Raw records:
────────────────────
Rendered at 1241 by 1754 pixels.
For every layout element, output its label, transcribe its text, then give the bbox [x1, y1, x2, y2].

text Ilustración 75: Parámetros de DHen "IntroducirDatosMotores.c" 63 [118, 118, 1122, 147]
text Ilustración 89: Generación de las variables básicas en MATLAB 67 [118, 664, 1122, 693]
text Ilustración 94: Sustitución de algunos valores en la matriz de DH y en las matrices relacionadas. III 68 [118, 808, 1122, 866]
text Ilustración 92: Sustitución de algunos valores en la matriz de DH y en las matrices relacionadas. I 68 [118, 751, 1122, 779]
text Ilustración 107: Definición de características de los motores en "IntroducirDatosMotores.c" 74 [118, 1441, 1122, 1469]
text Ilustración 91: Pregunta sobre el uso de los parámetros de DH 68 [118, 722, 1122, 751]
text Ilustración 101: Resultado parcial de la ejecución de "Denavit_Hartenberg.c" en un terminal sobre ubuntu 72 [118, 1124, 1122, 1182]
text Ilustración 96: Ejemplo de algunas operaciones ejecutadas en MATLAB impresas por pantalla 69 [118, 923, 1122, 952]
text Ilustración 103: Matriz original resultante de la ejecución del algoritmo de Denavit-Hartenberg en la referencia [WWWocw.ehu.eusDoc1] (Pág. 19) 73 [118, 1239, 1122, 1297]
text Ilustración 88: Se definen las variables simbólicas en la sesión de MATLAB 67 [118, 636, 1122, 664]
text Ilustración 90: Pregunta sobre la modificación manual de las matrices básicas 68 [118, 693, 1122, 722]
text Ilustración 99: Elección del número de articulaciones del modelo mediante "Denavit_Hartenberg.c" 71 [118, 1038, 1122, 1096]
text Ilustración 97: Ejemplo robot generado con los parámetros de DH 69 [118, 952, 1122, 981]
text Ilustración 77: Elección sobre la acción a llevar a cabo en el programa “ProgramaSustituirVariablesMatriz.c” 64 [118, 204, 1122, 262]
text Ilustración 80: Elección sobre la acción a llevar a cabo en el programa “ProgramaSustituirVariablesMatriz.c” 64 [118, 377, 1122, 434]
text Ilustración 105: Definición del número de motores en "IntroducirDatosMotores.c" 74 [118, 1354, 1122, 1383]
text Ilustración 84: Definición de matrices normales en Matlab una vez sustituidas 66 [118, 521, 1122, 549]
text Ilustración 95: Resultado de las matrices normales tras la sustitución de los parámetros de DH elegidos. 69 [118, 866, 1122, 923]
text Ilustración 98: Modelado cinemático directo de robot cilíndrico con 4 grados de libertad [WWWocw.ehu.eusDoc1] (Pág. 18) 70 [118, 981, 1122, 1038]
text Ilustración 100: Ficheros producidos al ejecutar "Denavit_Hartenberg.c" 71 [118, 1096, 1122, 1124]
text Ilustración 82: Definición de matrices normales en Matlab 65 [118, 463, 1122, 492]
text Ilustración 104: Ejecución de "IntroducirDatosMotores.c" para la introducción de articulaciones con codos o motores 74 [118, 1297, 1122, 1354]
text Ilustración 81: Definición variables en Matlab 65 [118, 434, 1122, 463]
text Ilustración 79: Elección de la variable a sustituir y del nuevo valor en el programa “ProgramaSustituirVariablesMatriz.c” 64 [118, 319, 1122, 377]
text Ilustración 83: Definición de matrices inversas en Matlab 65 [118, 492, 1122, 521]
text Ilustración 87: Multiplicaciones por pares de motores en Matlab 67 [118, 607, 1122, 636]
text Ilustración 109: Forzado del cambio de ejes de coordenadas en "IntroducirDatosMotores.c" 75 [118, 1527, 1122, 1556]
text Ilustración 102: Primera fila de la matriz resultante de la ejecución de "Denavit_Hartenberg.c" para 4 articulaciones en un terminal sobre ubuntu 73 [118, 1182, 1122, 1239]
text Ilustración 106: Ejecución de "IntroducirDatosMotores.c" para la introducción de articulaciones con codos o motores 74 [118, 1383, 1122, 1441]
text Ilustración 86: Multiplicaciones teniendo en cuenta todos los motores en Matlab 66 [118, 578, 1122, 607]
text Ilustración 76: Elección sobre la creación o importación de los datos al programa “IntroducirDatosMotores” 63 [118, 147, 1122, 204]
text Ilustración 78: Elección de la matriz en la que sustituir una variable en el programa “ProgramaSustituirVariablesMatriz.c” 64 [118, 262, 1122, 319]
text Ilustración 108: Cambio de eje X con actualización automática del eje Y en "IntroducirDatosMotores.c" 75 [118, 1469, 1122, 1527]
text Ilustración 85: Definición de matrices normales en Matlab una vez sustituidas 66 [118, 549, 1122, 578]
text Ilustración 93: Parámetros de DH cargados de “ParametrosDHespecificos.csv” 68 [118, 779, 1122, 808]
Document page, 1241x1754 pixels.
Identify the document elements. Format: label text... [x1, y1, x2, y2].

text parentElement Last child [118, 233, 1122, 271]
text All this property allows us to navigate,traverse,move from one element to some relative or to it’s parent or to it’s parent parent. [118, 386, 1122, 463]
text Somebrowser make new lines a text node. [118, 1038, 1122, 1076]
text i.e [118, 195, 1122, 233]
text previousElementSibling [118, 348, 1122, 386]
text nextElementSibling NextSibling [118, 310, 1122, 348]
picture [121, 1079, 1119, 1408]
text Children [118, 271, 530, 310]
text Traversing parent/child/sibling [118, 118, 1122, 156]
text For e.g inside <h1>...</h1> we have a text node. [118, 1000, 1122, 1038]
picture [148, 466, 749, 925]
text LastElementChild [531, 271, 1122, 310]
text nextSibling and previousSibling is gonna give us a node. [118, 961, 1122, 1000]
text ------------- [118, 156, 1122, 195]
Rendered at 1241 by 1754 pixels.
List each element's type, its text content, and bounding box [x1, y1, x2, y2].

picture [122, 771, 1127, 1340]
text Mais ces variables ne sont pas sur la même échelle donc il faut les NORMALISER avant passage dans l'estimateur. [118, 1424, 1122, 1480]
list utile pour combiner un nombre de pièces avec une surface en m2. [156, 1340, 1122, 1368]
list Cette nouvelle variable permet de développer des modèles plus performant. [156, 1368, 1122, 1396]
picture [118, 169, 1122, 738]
────────────────────
■ PROMPT
Reproduce all of the lines above without changing anything.

■ OUTPUT OF THE TASK
Rendered at 1241 by 1754 pixels.
For every layout element, output its label, transcribe its text, then give the bbox [x1, y1, x2, y2].

text Ilustración 75: Parámetros de DHen "IntroducirDatosMotores.c" 63 [118, 118, 1122, 147]
text Ilustración 89: Generación de las variables básicas en MATLAB 67 [118, 664, 1122, 693]
text Ilustración 94: Sustitución de algunos valores en la matriz de DH y en las matrices relacionadas. III 68 [118, 808, 1122, 866]
text Ilustración 92: Sustitución de algunos valores en la matriz de DH y en las matrices relacionadas. I 68 [118, 751, 1122, 779]
text Ilustración 107: Definición de características de los motores en "IntroducirDatosMotores.c" 74 [118, 1441, 1122, 1469]
text Ilustración 91: Pregunta sobre el uso de los parámetros de DH 68 [118, 722, 1122, 751]
text Ilustración 101: Resultado parcial de la ejecución de "Denavit_Hartenberg.c" en un terminal sobre ubuntu 72 [118, 1124, 1122, 1182]
text Ilustración 96: Ejemplo de algunas operaciones ejecutadas en MATLAB impresas por pantalla 69 [118, 923, 1122, 952]
text Ilustración 103: Matriz original resultante de la ejecución del algoritmo de Denavit-Hartenberg en la referencia [WWWocw.ehu.eusDoc1] (Pág. 19) 73 [118, 1239, 1122, 1297]
text Ilustración 88: Se definen las variables simbólicas en la sesión de MATLAB 67 [118, 636, 1122, 664]
text Ilustración 90: Pregunta sobre la modificación manual de las matrices básicas 68 [118, 693, 1122, 722]
text Ilustración 99: Elección del número de articulaciones del modelo mediante "Denavit_Hartenberg.c" 71 [118, 1038, 1122, 1096]
text Ilustración 97: Ejemplo robot generado con los parámetros de DH 69 [118, 952, 1122, 981]
text Ilustración 77: Elección sobre la acción a llevar a cabo en el programa “ProgramaSustituirVariablesMatriz.c” 64 [118, 204, 1122, 262]
text Ilustración 80: Elección sobre la acción a llevar a cabo en el programa “ProgramaSustituirVariablesMatriz.c” 64 [118, 377, 1122, 434]
text Ilustración 105: Definición del número de motores en "IntroducirDatosMotores.c" 74 [118, 1354, 1122, 1383]
text Ilustración 84: Definición de matrices normales en Matlab una vez sustituidas 66 [118, 521, 1122, 549]
text Ilustración 95: Resultado de las matrices normales tras la sustitución de los parámetros de DH elegidos. 69 [118, 866, 1122, 923]
text Ilustración 98: Modelado cinemático directo de robot cilíndrico con 4 grados de libertad [WWWocw.ehu.eusDoc1] (Pág. 18) 70 [118, 981, 1122, 1038]
text Ilustración 100: Ficheros producidos al ejecutar "Denavit_Hartenberg.c" 71 [118, 1096, 1122, 1124]
text Ilustración 82: Definición de matrices normales en Matlab 65 [118, 463, 1122, 492]
text Ilustración 104: Ejecución de "IntroducirDatosMotores.c" para la introducción de articulaciones con codos o motores 74 [118, 1297, 1122, 1354]
text Ilustración 81: Definición variables en Matlab 65 [118, 434, 1122, 463]
text Ilustración 79: Elección de la variable a sustituir y del nuevo valor en el programa “ProgramaSustituirVariablesMatriz.c” 64 [118, 319, 1122, 377]
text Ilustración 83: Definición de matrices inversas en Matlab 65 [118, 492, 1122, 521]
text Ilustración 87: Multiplicaciones por pares de motores en Matlab 67 [118, 607, 1122, 636]
text Ilustración 109: Forzado del cambio de ejes de coordenadas en "IntroducirDatosMotores.c" 75 [118, 1527, 1122, 1556]
text Ilustración 102: Primera fila de la matriz resultante de la ejecución de "Denavit_Hartenberg.c" para 4 articulaciones en un terminal sobre ubuntu 73 [118, 1182, 1122, 1239]
text Ilustración 106: Ejecución de "IntroducirDatosMotores.c" para la introducción de articulaciones con codos o motores 74 [118, 1383, 1122, 1441]
text Ilustración 86: Multiplicaciones teniendo en cuenta todos los motores en Matlab 66 [118, 578, 1122, 607]
text Ilustración 76: Elección sobre la creación o importación de los datos al programa “IntroducirDatosMotores” 63 [118, 147, 1122, 204]
text Ilustración 78: Elección de la matriz en la que sustituir una variable en el programa “ProgramaSustituirVariablesMatriz.c” 64 [118, 262, 1122, 319]
text Ilustración 108: Cambio de eje X con actualización automática del eje Y en "IntroducirDatosMotores.c" 75 [118, 1469, 1122, 1527]
text Ilustración 85: Definición de matrices normales en Matlab una vez sustituidas 66 [118, 549, 1122, 578]
text Ilustración 93: Parámetros de DH cargados de “ParametrosDHespecificos.csv” 68 [118, 779, 1122, 808]
Document page, 1241x1754 pixels.
Identify the document elements. Format: label text... [x1, y1, x2, y2].

text parentElement Last child [118, 233, 1122, 271]
text All this property allows us to navigate,traverse,move from one element to some relative or to it’s parent or to it’s parent parent. [118, 386, 1122, 463]
text Somebrowser make new lines a text node. [118, 1038, 1122, 1076]
text i.e [118, 195, 1122, 233]
text previousElementSibling [118, 348, 1122, 386]
text nextElementSibling NextSibling [118, 310, 1122, 348]
picture [121, 1079, 1119, 1408]
text Children [118, 271, 530, 310]
text Traversing parent/child/sibling [118, 118, 1122, 156]
text For e.g inside <h1>...</h1> we have a text node. [118, 1000, 1122, 1038]
picture [148, 466, 749, 925]
text LastElementChild [531, 271, 1122, 310]
text nextSibling and previousSibling is gonna give us a node. [118, 961, 1122, 1000]
text ------------- [118, 156, 1122, 195]
Rendered at 1241 by 1754 pixels.
List each element's type, its text content, and bounding box [x1, y1, x2, y2].

picture [122, 771, 1127, 1340]
text Mais ces variables ne sont pas sur la même échelle donc il faut les NORMALISER avant passage dans l'estimateur. [118, 1424, 1122, 1480]
list utile pour combiner un nombre de pièces avec une surface en m2. [156, 1340, 1122, 1368]
list Cette nouvelle variable permet de développer des modèles plus performant. [156, 1368, 1122, 1396]
picture [118, 169, 1122, 738]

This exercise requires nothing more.